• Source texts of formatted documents
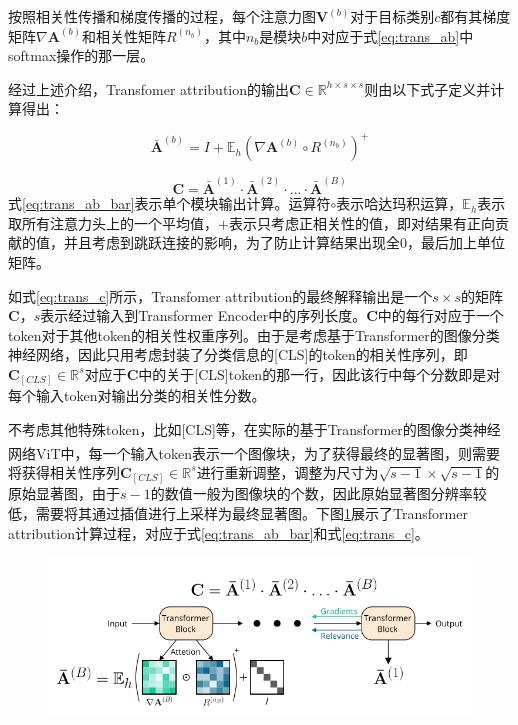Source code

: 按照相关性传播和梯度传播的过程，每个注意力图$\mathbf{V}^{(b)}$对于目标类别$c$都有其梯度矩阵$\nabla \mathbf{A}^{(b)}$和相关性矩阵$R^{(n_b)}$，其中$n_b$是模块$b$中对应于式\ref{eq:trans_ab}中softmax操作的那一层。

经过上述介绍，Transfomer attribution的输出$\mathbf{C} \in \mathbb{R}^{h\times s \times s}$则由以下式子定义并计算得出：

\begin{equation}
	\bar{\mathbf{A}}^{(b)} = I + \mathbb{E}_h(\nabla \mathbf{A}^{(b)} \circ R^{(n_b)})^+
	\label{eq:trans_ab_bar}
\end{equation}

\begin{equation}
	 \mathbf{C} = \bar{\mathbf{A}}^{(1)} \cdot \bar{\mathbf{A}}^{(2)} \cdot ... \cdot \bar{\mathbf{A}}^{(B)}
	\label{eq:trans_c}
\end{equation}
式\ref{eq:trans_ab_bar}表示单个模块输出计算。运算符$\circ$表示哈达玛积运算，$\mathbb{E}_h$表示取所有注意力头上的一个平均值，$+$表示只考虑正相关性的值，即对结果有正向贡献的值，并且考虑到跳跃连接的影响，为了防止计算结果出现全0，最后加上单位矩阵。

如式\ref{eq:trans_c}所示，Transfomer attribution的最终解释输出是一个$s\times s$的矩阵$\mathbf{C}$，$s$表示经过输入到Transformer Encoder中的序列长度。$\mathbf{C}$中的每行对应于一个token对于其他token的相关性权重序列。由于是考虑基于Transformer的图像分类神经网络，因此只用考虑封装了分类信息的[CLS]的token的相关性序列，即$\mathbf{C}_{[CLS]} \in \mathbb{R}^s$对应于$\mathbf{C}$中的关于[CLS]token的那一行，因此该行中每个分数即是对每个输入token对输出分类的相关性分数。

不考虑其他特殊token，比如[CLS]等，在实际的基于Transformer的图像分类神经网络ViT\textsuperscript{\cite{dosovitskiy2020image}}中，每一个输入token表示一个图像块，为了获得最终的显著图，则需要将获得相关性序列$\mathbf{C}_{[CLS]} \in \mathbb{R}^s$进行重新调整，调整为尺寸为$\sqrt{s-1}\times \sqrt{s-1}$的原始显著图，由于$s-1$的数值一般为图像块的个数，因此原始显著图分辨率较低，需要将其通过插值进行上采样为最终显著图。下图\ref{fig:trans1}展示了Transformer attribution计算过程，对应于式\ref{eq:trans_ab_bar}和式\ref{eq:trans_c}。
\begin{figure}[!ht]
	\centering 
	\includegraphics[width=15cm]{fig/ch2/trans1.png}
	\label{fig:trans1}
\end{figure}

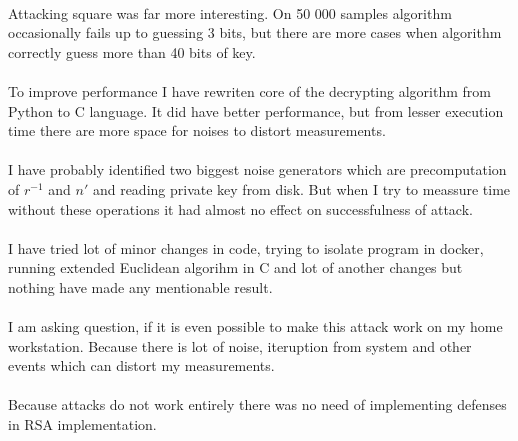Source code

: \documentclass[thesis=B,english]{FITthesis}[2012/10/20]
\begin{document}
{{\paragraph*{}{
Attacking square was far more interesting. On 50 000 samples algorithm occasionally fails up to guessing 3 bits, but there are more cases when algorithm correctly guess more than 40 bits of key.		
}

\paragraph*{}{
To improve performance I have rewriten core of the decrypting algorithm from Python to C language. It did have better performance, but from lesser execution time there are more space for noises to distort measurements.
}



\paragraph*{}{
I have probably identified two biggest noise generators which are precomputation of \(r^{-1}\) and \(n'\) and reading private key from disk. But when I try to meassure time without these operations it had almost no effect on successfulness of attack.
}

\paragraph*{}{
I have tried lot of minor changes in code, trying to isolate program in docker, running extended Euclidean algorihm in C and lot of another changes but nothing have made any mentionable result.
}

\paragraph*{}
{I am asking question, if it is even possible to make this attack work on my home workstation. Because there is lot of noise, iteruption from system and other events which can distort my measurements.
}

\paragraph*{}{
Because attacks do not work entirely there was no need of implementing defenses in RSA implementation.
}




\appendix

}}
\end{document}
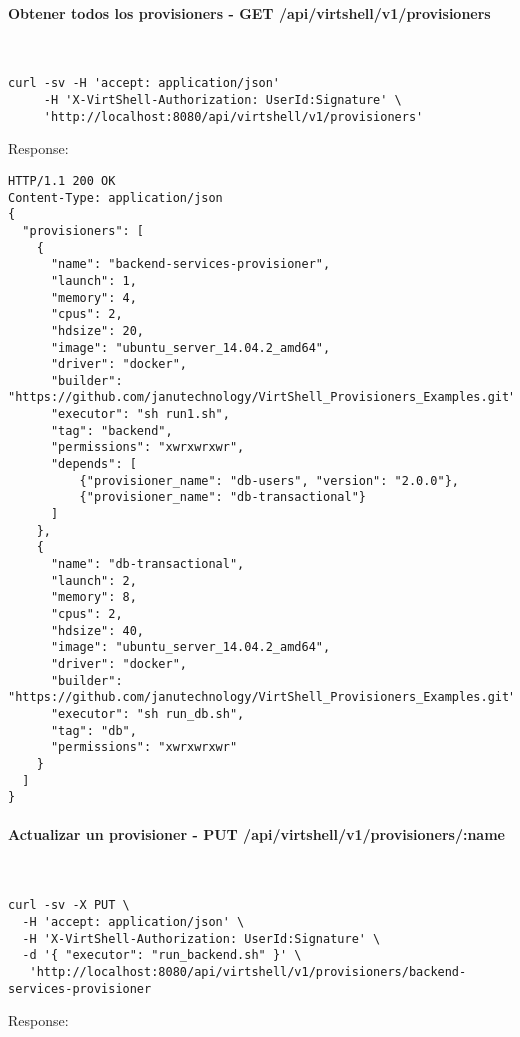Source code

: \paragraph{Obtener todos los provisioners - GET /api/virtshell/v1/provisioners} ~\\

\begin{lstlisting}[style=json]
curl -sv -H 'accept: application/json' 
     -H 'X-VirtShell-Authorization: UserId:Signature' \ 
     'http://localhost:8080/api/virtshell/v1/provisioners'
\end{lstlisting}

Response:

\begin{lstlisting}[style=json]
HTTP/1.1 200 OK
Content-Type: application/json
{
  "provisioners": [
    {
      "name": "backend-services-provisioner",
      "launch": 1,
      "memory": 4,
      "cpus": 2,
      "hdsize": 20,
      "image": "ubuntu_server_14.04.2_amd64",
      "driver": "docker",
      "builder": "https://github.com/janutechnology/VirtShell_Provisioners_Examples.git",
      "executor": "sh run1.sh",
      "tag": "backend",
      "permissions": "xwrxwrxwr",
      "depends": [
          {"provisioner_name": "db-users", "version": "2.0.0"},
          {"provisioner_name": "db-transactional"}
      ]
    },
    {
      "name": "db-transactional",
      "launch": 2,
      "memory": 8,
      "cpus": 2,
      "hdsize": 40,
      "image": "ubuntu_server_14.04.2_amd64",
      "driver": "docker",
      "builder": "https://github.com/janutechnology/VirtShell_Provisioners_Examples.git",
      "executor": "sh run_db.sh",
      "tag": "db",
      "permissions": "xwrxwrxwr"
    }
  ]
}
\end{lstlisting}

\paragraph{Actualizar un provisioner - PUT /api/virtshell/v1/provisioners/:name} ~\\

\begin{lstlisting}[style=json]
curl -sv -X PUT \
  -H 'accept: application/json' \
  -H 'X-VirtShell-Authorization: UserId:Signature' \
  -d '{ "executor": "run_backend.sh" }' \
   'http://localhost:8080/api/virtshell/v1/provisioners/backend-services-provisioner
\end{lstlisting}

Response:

==

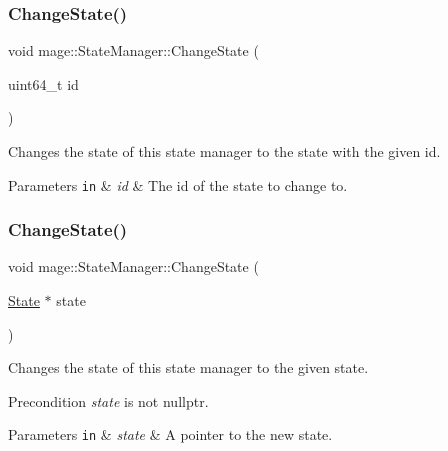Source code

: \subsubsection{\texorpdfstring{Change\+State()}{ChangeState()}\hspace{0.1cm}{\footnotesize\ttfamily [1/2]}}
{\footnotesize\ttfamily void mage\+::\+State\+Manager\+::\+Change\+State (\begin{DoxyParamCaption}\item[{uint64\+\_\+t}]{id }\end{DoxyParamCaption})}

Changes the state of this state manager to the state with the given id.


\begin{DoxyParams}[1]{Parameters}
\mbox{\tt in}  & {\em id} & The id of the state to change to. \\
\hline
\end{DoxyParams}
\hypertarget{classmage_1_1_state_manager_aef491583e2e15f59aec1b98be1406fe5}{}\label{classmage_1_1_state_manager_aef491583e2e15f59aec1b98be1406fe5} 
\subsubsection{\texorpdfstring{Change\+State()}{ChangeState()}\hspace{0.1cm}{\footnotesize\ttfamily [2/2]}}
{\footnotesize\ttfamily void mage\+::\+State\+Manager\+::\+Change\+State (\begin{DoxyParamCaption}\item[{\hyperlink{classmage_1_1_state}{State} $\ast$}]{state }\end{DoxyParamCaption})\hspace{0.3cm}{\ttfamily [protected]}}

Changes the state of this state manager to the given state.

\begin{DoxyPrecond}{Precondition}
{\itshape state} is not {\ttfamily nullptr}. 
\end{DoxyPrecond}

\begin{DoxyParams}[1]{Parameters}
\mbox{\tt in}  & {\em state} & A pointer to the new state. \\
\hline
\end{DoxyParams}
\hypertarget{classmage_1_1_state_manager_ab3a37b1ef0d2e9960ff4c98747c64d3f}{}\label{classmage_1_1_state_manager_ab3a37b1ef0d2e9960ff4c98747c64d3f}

• What to do
The expected answer is each line of the records above that includes the string "nabla".

• Your response
: 按照相关性传播和梯度传播的过程，每个注意力图$\mathbf{V}^{(b)}$对于目标类别$c$都有其梯度矩阵$\nabla \mathbf{A}^{(b)}$和相关性矩阵$R^{(n_b)}$，其中$n_b$是模块$b$中对应于式\ref{eq:trans_ab}中softmax操作的那一层。
	\bar{\mathbf{A}}^{(b)} = I + \mathbb{E}_h(\nabla \mathbf{A}^{(b)} \circ R^{(n_b)})^+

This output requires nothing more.